Reflector通过List&Watch kube-apiserver来获取k8s资源数据,获取到资源数据后,会在Delta队列放入一个包括资源对象信息本身以及资源对象事件类型的Delta记录。Informer不断从Delta队列中弹出Delta记录,一方面把事件交给事件回调函数,另一方面把资源对象交给Indexer。
Indexer把资源记录在一个缓存中,controller中的控制器主要由事件处理函数及worker组成事件处理函数会监听Informer中资源的新增、更新、删除事件,并根据控制器的逻辑决定是否需要处理。对于需要处理的事件,会把相关信息放到工作队列中,并由后续worker池中的worker来处理。

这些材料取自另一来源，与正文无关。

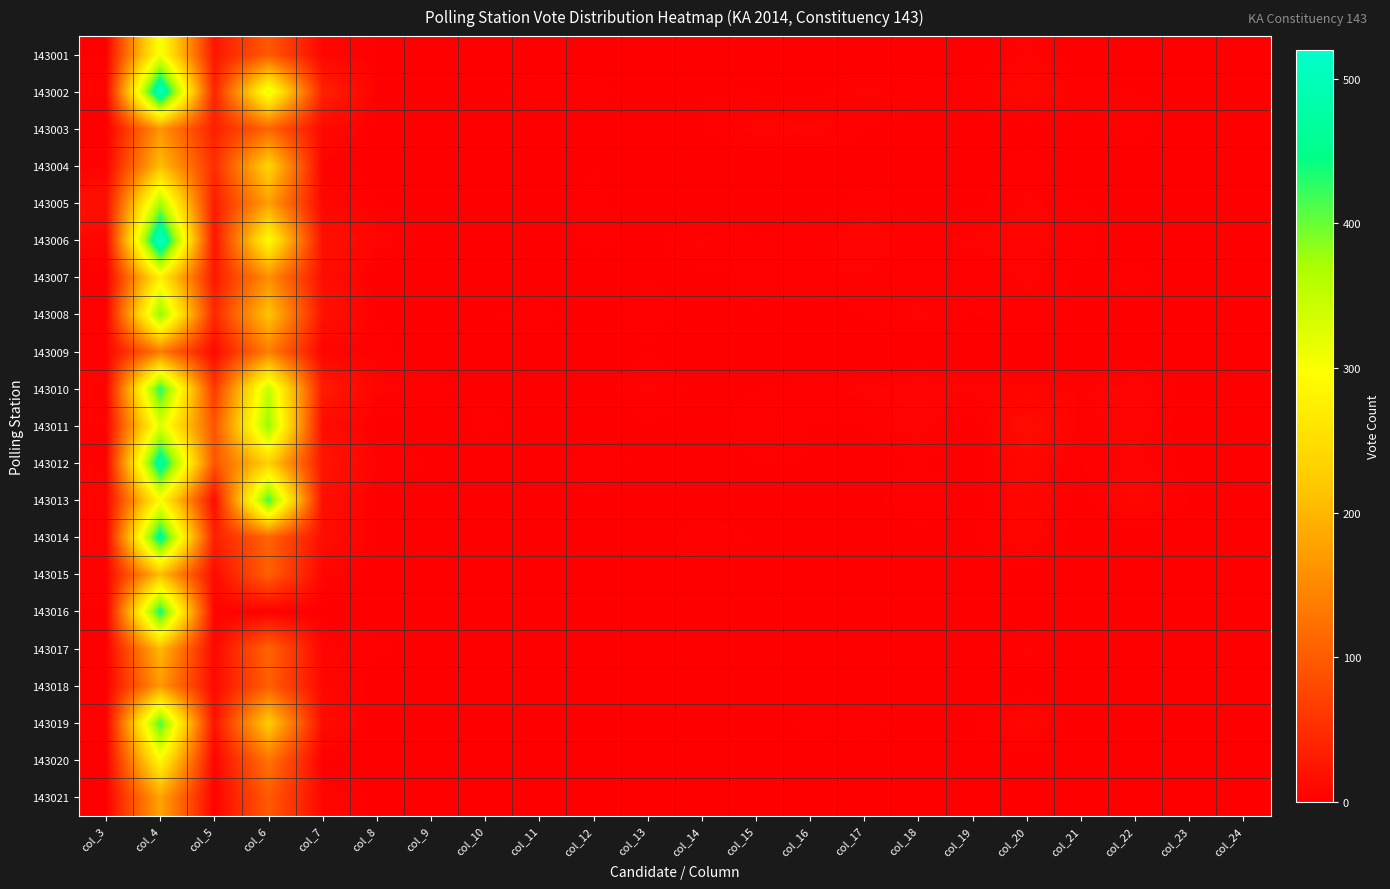

Reading right to left, extract all data points from this chart.

143001: col_24=0	col_23=2	col_22=1	col_21=0	col_20=5	col_19=0	col_18=1	col_17=0	col_16=1	col_15=0	col_14=0	col_13=0	col_12=1	col_11=0	col_10=1	col_9=0	col_8=2	col_7=7	col_6=98	col_5=24	col_4=307	col_3=2
143002: col_24=0	col_23=2	col_22=2	col_21=3	col_20=9	col_19=3	col_18=3	col_17=5	col_16=1	col_15=2	col_14=2	col_13=1	col_12=3	col_11=4	col_10=1	col_9=1	col_8=2	col_7=36	col_6=320	col_5=39	col_4=513	col_3=5
143003: col_24=0	col_23=0	col_22=3	col_21=1	col_20=1	col_19=1	col_18=1	col_17=2	col_16=6	col_15=5	col_14=2	col_13=0	col_12=0	col_11=1	col_10=1	col_9=0	col_8=1	col_7=11	col_6=111	col_5=35	col_4=163	col_3=0
143004: col_24=1	col_23=2	col_22=1	col_21=0	col_20=3	col_19=1	col_18=2	col_17=1	col_16=0	col_15=0	col_14=0	col_13=0	col_12=2	col_11=0	col_10=0	col_9=0	col_8=1	col_7=3	col_6=237	col_5=49	col_4=208	col_3=4
143005: col_24=1	col_23=0	col_22=2	col_21=2	col_20=5	col_19=1	col_18=1	col_17=3	col_16=1	col_15=1	col_14=0	col_13=0	col_12=3	col_11=1	col_10=0	col_9=0	col_8=2	col_7=8	col_6=175	col_5=31	col_4=369	col_3=18
143006: col_24=2	col_23=1	col_22=0	col_21=3	col_20=5	col_19=5	col_18=3	col_17=6	col_16=3	col_15=2	col_14=5	col_13=1	col_12=3	col_11=0	col_10=0	col_9=1	col_8=6	col_7=17	col_6=295	col_5=23	col_4=520	col_3=8
143007: col_24=2	col_23=0	col_22=3	col_21=1	col_20=5	col_19=2	col_18=2	col_17=4	col_16=4	col_15=3	col_14=1	col_13=2	col_12=0	col_11=0	col_10=0	col_9=0	col_8=0	col_7=16	col_6=156	col_5=27	col_4=276	col_3=0
143008: col_24=1	col_23=1	col_22=1	col_21=2	col_20=3	col_19=2	col_18=5	col_17=2	col_16=0	col_15=2	col_14=1	col_13=3	col_12=1	col_11=3	col_10=2	col_9=0	col_8=2	col_7=19	col_6=217	col_5=43	col_4=387	col_3=4
143009: col_24=1	col_23=0	col_22=1	col_21=0	col_20=0	col_19=0	col_18=0	col_17=0	col_16=0	col_15=0	col_14=0	col_13=2	col_12=0	col_11=0	col_10=0	col_9=0	col_8=3	col_7=5	col_6=138	col_5=10	col_4=134	col_3=3
143010: col_24=2	col_23=1	col_22=6	col_21=4	col_20=5	col_19=5	col_18=6	col_17=5	col_16=3	col_15=2	col_14=1	col_13=5	col_12=0	col_11=2	col_10=1	col_9=3	col_8=5	col_7=30	col_6=349	col_5=61	col_4=432	col_3=5
143011: col_24=1	col_23=0	col_22=6	col_21=3	col_20=14	col_19=0	col_18=6	col_17=2	col_16=2	col_15=4	col_14=0	col_13=2	col_12=0	col_11=0	col_10=3	col_9=0	col_8=1	col_7=13	col_6=381	col_5=91	col_4=326	col_3=4
143012: col_24=2	col_23=1	col_22=5	col_21=2	col_20=8	col_19=1	col_18=2	col_17=1	col_16=2	col_15=2	col_14=0	col_13=1	col_12=4	col_11=1	col_10=0	col_9=2	col_8=4	col_7=24	col_6=232	col_5=93	col_4=481	col_3=4
143013: col_24=1	col_23=2	col_22=8	col_21=1	col_20=7	col_19=1	col_18=4	col_17=1	col_16=0	col_15=0	col_14=0	col_13=0	col_12=2	col_11=0	col_10=0	col_9=0	col_8=1	col_7=16	col_6=420	col_5=13	col_4=293	col_3=5
143014: col_24=0	col_23=0	col_22=1	col_21=0	col_20=7	col_19=2	col_18=1	col_17=1	col_16=0	col_15=2	col_14=4	col_13=1	col_12=0	col_11=0	col_10=0	col_9=0	col_8=2	col_7=15	col_6=109	col_5=35	col_4=466	col_3=5
143015: col_24=0	col_23=0	col_22=0	col_21=0	col_20=1	col_19=0	col_18=1	col_17=0	col_16=0	col_15=0	col_14=1	col_13=0	col_12=0	col_11=1	col_10=1	col_9=0	col_8=0	col_7=6	col_6=105	col_5=12	col_4=208	col_3=3
143016: col_24=0	col_23=0	col_22=0	col_21=0	col_20=0	col_19=0	col_18=0	col_17=0	col_16=0	col_15=0	col_14=0	col_13=0	col_12=0	col_11=0	col_10=0	col_9=0	col_8=0	col_7=1	col_6=1	col_5=5	col_4=442	col_3=2
143017: col_24=1	col_23=0	col_22=1	col_21=0	col_20=5	col_19=0	col_18=2	col_17=1	col_16=0	col_15=1	col_14=0	col_13=0	col_12=0	col_11=0	col_10=1	col_9=0	col_8=3	col_7=6	col_6=111	col_5=8	col_4=203	col_3=2
143018: col_24=0	col_23=0	col_22=0	col_21=0	col_20=1	col_19=0	col_18=0	col_17=0	col_16=0	col_15=1	col_14=0	col_13=0	col_12=0	col_11=0	col_10=1	col_9=1	col_8=0	col_7=8	col_6=104	col_5=10	col_4=168	col_3=1
143019: col_24=1	col_23=0	col_22=0	col_21=0	col_20=8	col_19=2	col_18=1	col_17=3	col_16=3	col_15=0	col_14=0	col_13=0	col_12=1	col_11=1	col_10=0	col_9=1	col_8=0	col_7=13	col_6=228	col_5=20	col_4=416	col_3=3
143020: col_24=0	col_23=0	col_22=0	col_21=0	col_20=1	col_19=1	col_18=0	col_17=1	col_16=0	col_15=0	col_14=0	col_13=0	col_12=0	col_11=0	col_10=0	col_9=0	col_8=0	col_7=1	col_6=127	col_5=5	col_4=291	col_3=1
143021: col_24=0	col_23=0	col_22=1	col_21=0	col_20=0	col_19=0	col_18=2	col_17=0	col_16=1	col_15=2	col_14=1	col_13=0	col_12=0	col_11=0	col_10=0	col_9=1	col_8=1	col_7=7	col_6=99	col_5=3	col_4=180	col_3=1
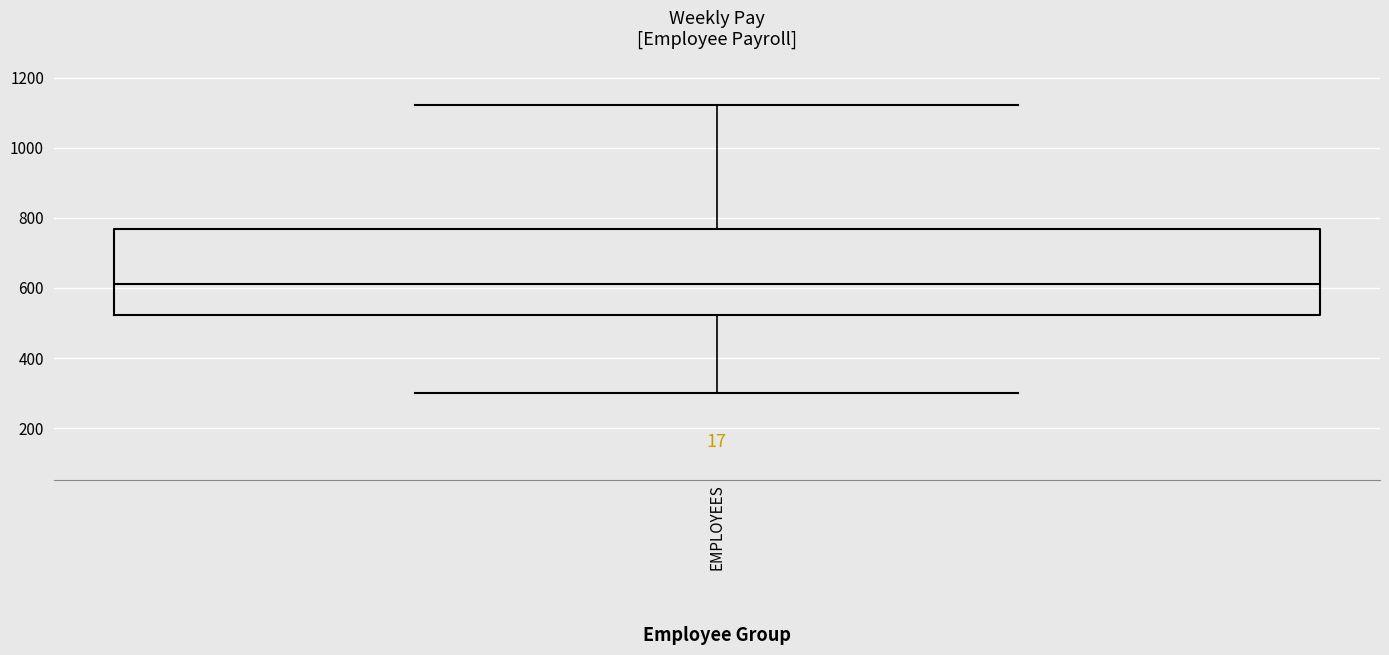

Read this box plot against the y-axis: the position of the median line, the range covered by the box, and the ends of both whiskers. The values are not printed on the chart, so give them approximately, as read against the axis.

median 620, box 520 to 760, whiskers 300 to 1120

worker在处理资源对象时一般需要用资源对象的名字去缓存中重新获取最新的资源数据
client-go组件
Reflector
:reflector用来watch特定的k8s API资源。具体的实现是通过ListAndWatch
的方法,watch可以是k8s内建的资源或者是自定义的资源。当reflector通过watch API接收到有关新资源实例存在的通知时,它使用相应的列表API获取新创建的对象,并将其放入watchHandler函数内的Delta Fifo队列中。Informer
:informer从Delta Fifo队列中弹出对象。执行此操作的功能是processLoop。base controller的作用是保存对象以供以后检索,并调用我们的控制器将对象传递给它。Indexer
:索引器提供对象的索引功能。典型的索引用例是基于对象标签创建索引。 Indexer可以根据多个索引函数维护索引。Indexer使用线程安全的数据存储来存储对象及其键。 在Store中定义了一个名为MetaNamespaceKeyFunc
的默认函数,该函数生成对象的键作为该对象的<namespace> / <name>
组合。
源码解析
我们先看看informer是如何构造出来的。这使用了工厂模式的设计模式,该模式用于封装和管理对象的创建,是一种创建型模式。我们可以通过源码顺便学习下。
//k8s.io/client-go/informers/factory.go
// NewSharedInformerFactoryWithOptions constructs a new instance of a SharedInformerFactory with additional options.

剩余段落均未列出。